| Data section |
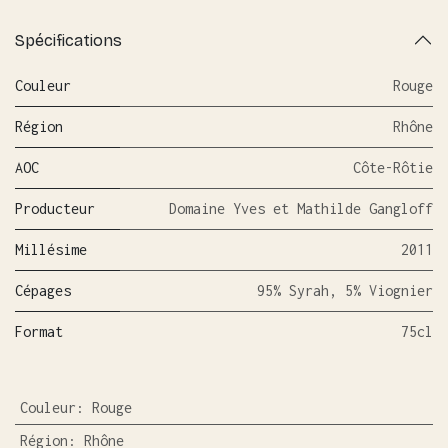
Spécifications
Couleur
Rouge
Région
Rhône
AOC
Côte-Rôtie
Producteur
Domaine Yves et Mathilde Gangloff
Millésime
2011
Cépages
95% Syrah, 5% Viognier
Format
75cl
Couleur
:
Rouge
Région
:
Rhône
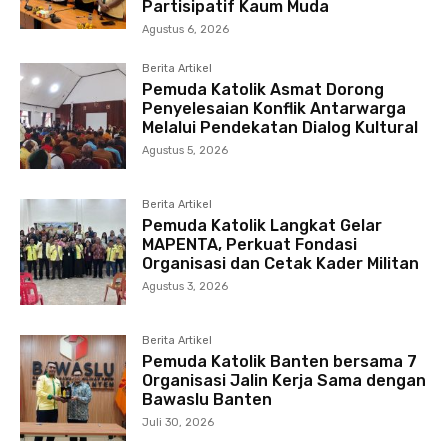
Partisipatif Kaum Muda
Agustus 6, 2026
Berita Artikel
Pemuda Katolik Asmat Dorong
Penyelesaian Konflik Antarwarga
Melalui Pendekatan Dialog Kultural
Agustus 5, 2026
Berita Artikel
Pemuda Katolik Langkat Gelar
MAPENTA, Perkuat Fondasi
Organisasi dan Cetak Kader Militan
Agustus 3, 2026
Berita Artikel
Pemuda Katolik Banten bersama 7
Organisasi Jalin Kerja Sama dengan
Bawaslu Banten
Juli 30, 2026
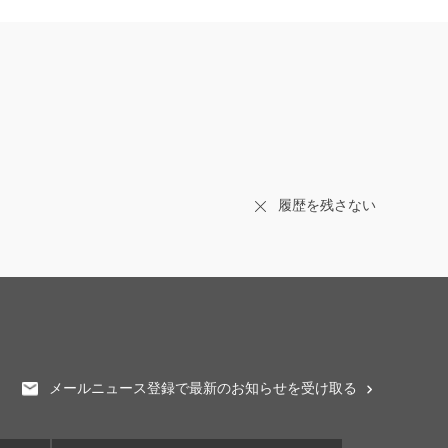
履歴を残さない
メールニュース登録で最新のお知らせを受け取る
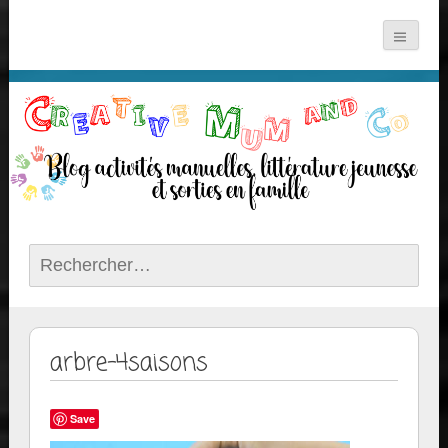
Rechercher :
arbre-4saisons
Save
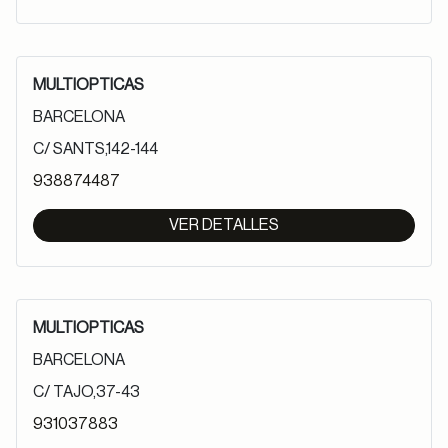
MULTIOPTICAS
BARCELONA
C/ SANTS,142-144
938874487
VER DETALLES
MULTIOPTICAS
BARCELONA
C/ TAJO,37-43
931037883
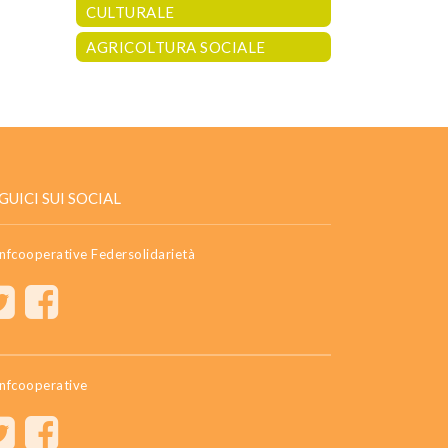
CULTURALE
AGRICOLTURA SOCIALE
GUICI SUI SOCIAL
nfcooperative Federsolidarietà
nfcooperative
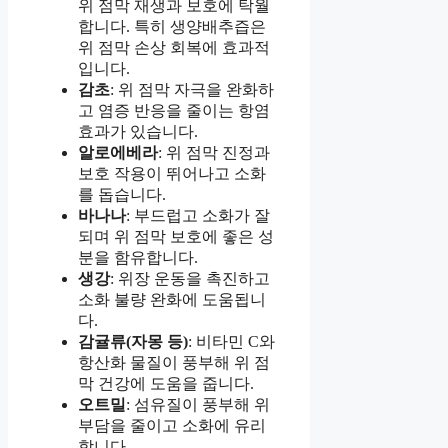
위 점막 재생과 보호에 탁월
합니다. 특히 생양배추즙은
위 점막 손상 회복에 효과적
입니다.
감초
: 위 점막 자극을 완화하
고 염증 반응을 줄이는 항염
효과가 있습니다.
알로에베라
: 위 점막 진정과
보호 작용이 뛰어나고 소화
를 돕습니다.
바나나
: 부드럽고 소화가 잘
되며 위 점막 보호에 좋은 성
분을 함유합니다.
생강
: 위장 운동을 촉진하고
소화 불량 완화에 도움됩니
다.
감귤류(자몽 등)
: 비타민 C와
항산화 물질이 풍부해 위 점
막 건강에 도움을 줍니다.
오트밀
: 섬유질이 풍부해 위
부담을 줄이고 소화에 유리
합니다.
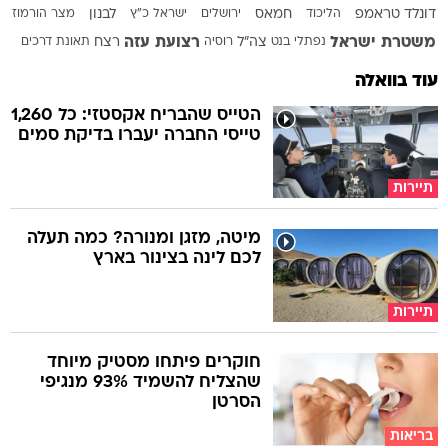
דונלד טראמפ
הליכוד
חמאס
ירושלים
ישראל כ"ץ
לבנון
מצר הורמוז
משטרת ישראל
רצועת עזה
נפתלי בנט
צה"ל
רוסיה
רצח
תאונת דרכים
עוד בוואלה
הטייס שהבריח אקסטזי: כל 1,260
טייסי החברה יעברו בדיקת סמים
תיירות
מיטה, מזגן ומנורה? כמה תעלה
לכם לינה בצינור בארץ
תיירות
חוקרים פיתחו מסטיק מיוחד
שהצליח להשמיד 93% מנגיפי
הסרטן
בריאות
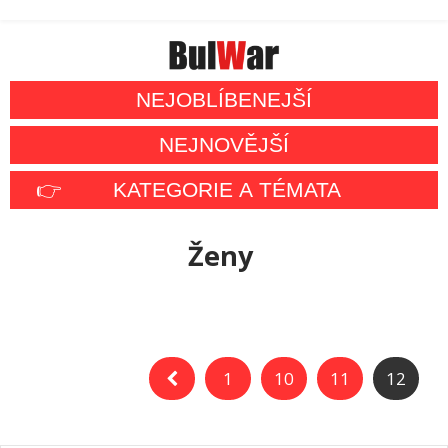
NEJOBLÍBENEJŠÍ
NEJNOVĚJŠÍ
👉
KATEGORIE A TÉMATA
Ženy
1
10
11
12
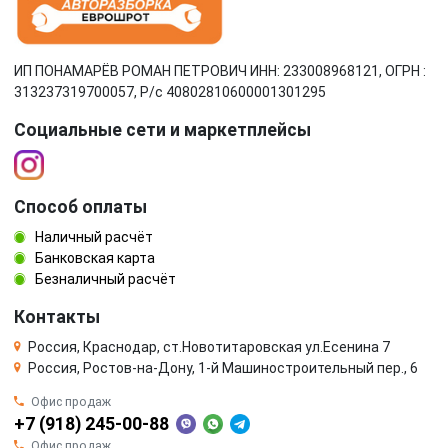
ИП ПОНАМАРЁВ РОМАН ПЕТРОВИЧ ИНН: 233008968121, ОГРН :
313237319700057, Р/c 40802810600001301295
Социальные сети и маркетплейсы
Способ оплаты
Наличный расчёт
Банковская карта
Безналичный расчёт
Контакты
Россия, Краснодар, ст.Новотитаровская ул.Есенина 7
Россия, Ростов-на-Дону, 1-й Машиностроительный пер., 6
Офис продаж
+7 (918) 245-00-88
Офис продаж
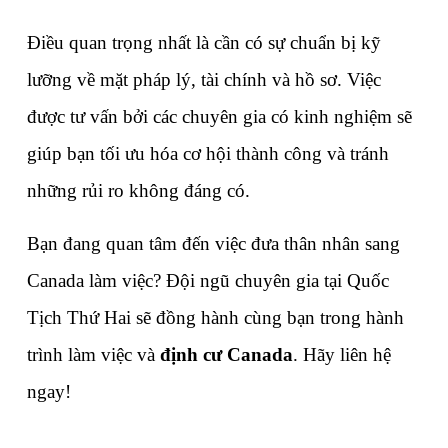
Điều quan trọng nhất là cần có sự chuẩn bị kỹ 
lưỡng về mặt pháp lý, tài chính và hồ sơ. Việc 
được tư vấn bởi các chuyên gia có kinh nghiệm sẽ 
giúp bạn tối ưu hóa cơ hội thành công và tránh 
những rủi ro không đáng có.
Bạn đang quan tâm đến việc đưa thân nhân sang 
Canada làm việc? Đội ngũ chuyên gia tại Quốc 
Tịch Thứ Hai sẽ đồng hành cùng bạn trong hành 
trình làm việc và 
định cư Canada
. Hãy liên hệ 
ngay!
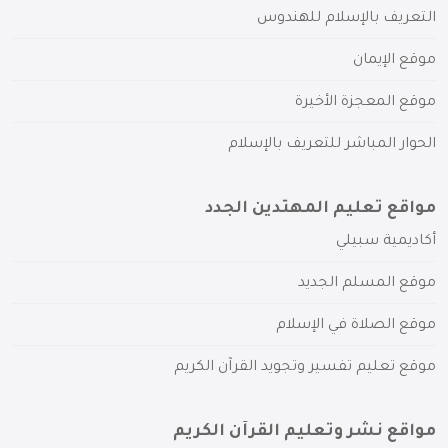
التعريف بالإسلام للهندوس
موقع الإيمان
موقع المعجزة الأخيرة
الحوار المباشر للتعريف بالإسلام
مواقع تعليم المهتدين الجدد
أكاديمية سبيلي
موقع المسلم الجديد
موقع الصلاة في الإسلام
موقع تعليم تفسير وتجويد القرآن الكريم
مواقع نشر وتعليم القرآن الكريم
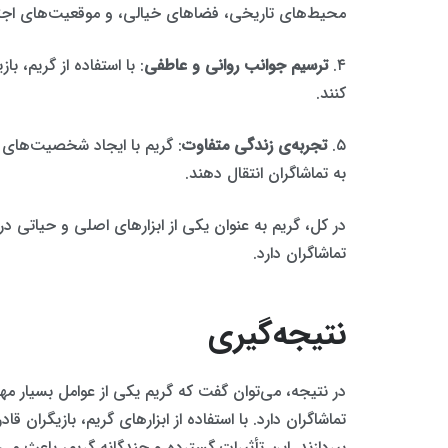
محیط‌های تاریخی، فضاهای خیالی، و موقعیت‌های اج
۴.
ترسیم جوانب روانی و عاطفی
: با استفاده از گریم، 
کنند.
۵.
تجربه‌ی زندگی متفاوت
: گریم با ایجاد شخصیت‌های جد
به تماشاگران انتقال دهند.
در کل، گریم به عنوان یکی از ابزارهای اصلی و حیاتی د
تماشاگران دارد.
نتیجه‌گیری
در نتیجه، می‌توان گفت که گریم یکی از عوامل بسیار م
تماشاگران دارد. با استفاده از ابزارهای گریم، بازیگر
بپردازند. این تأثیرات گسترده و چندگانه گریم، باعث می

| Prompt |
Would you copy out every line of the data above exactly, minus the pictures?

| Answer |
Spécifications
Couleur
Rouge
Région
Rhône
AOC
Côte-Rôtie
Producteur
Domaine Yves et Mathilde Gangloff
Millésime
2011
Cépages
95% Syrah, 5% Viognier
Format
75cl
Couleur
:
Rouge
Région
:
Rhône
Partisipatif Kaum Muda
Agustus 6, 2026
Berita Artikel
Pemuda Katolik Asmat Dorong
Penyelesaian Konflik Antarwarga
Melalui Pendekatan Dialog Kultural
Agustus 5, 2026
Berita Artikel
Pemuda Katolik Langkat Gelar
MAPENTA, Perkuat Fondasi
Organisasi dan Cetak Kader Militan
Agustus 3, 2026
Berita Artikel
Pemuda Katolik Banten bersama 7
Organisasi Jalin Kerja Sama dengan
Bawaslu Banten
Juli 30, 2026
履歴を残さない
メールニュース登録で最新のお知らせを受け取る
Rechercher :
arbre-4saisons
Save
MULTIOPTICAS
BARCELONA
C/ SANTS,142-144
938874487
VER DETALLES
MULTIOPTICAS
BARCELONA
C/ TAJO,37-43
931037883
CULTURALE
AGRICOLTURA SOCIALE
GUICI SUI SOCIAL
nfcooperative Federsolidarietà
nfcooperative
위 점막 재생과 보호에 탁월
합니다. 특히 생양배추즙은
위 점막 손상 회복에 효과적
입니다.
감초
: 위 점막 자극을 완화하
고 염증 반응을 줄이는 항염
효과가 있습니다.
알로에베라
: 위 점막 진정과
보호 작용이 뛰어나고 소화
를 돕습니다.
바나나
: 부드럽고 소화가 잘
되며 위 점막 보호에 좋은 성
분을 함유합니다.
생강
: 위장 운동을 촉진하고
소화 불량 완화에 도움됩니
다.
감귤류(자몽 등)
: 비타민 C와
항산화 물질이 풍부해 위 점
막 건강에 도움을 줍니다.
오트밀
: 섬유질이 풍부해 위
부담을 줄이고 소화에 유리
합니다.
דונלד טראמפ
הליכוד
חמאס
ירושלים
ישראל כ"ץ
לבנון
מצר הורמוז
משטרת ישראל
רצועת עזה
נפתלי בנט
צה"ל
רוסיה
רצח
תאונת דרכים
עוד בוואלה
הטייס שהבריח אקסטזי: כל 1,260
טייסי החברה יעברו בדיקת סמים
תיירות
מיטה, מזגן ומנורה? כמה תעלה
לכם לינה בצינור בארץ
תיירות
חוקרים פיתחו מסטיק מיוחד
שהצליח להשמיד 93% מנגיפי
הסרטן
בריאות
NEJOBLÍBENEJŠÍ
NEJNOVĚJŠÍ
👉
KATEGORIE A TÉMATA
Ženy
1
10
11
12
ИП ПОНАМАРЁВ РОМАН ПЕТРОВИЧ ИНН: 233008968121, ОГРН :
313237319700057, Р/c 40802810600001301295
Социальные сети и маркетплейсы
Способ оплаты
Наличный расчёт
Банковская карта
Безналичный расчёт
Контакты
Россия, Краснодар, ст.Новотитаровская ул.Есенина 7
Россия, Ростов-на-Дону, 1-й Машиностроительный пер., 6
Офис продаж
+7 (918) 245-00-88
Офис продаж
Điều quan trọng nhất là cần có sự chuẩn bị kỹ 
lưỡng về mặt pháp lý, tài chính và hồ sơ. Việc 
được tư vấn bởi các chuyên gia có kinh nghiệm sẽ 
giúp bạn tối ưu hóa cơ hội thành công và tránh 
những rủi ro không đáng có.
Bạn đang quan tâm đến việc đưa thân nhân sang 
Canada làm việc? Đội ngũ chuyên gia tại Quốc 
Tịch Thứ Hai sẽ đồng hành cùng bạn trong hành 
trình làm việc và 
định cư Canada
. Hãy liên hệ 
ngay!
التعريف بالإسلام للهندوس
موقع الإيمان
موقع المعجزة الأخيرة
الحوار المباشر للتعريف بالإسلام
مواقع تعليم المهتدين الجدد
أكاديمية سبيلي
موقع المسلم الجديد
موقع الصلاة في الإسلام
موقع تعليم تفسير وتجويد القرآن الكريم
مواقع نشر وتعليم القرآن الكريم
محیط‌های تاریخی، فضاهای خیالی، و موقعیت‌های اج
۴.
ترسیم جوانب روانی و عاطفی
: با استفاده از گریم، 
کنند.
۵.
تجربه‌ی زندگی متفاوت
: گریم با ایجاد شخصیت‌های جد
به تماشاگران انتقال دهند.
در کل، گریم به عنوان یکی از ابزارهای اصلی و حیاتی د
تماشاگران دارد.
نتیجه‌گیری
در نتیجه، می‌توان گفت که گریم یکی از عوامل بسیار م
تماشاگران دارد. با استفاده از ابزارهای گریم، بازیگر
بپردازند. این تأثیرات گسترده و چندگانه گریم، باعث می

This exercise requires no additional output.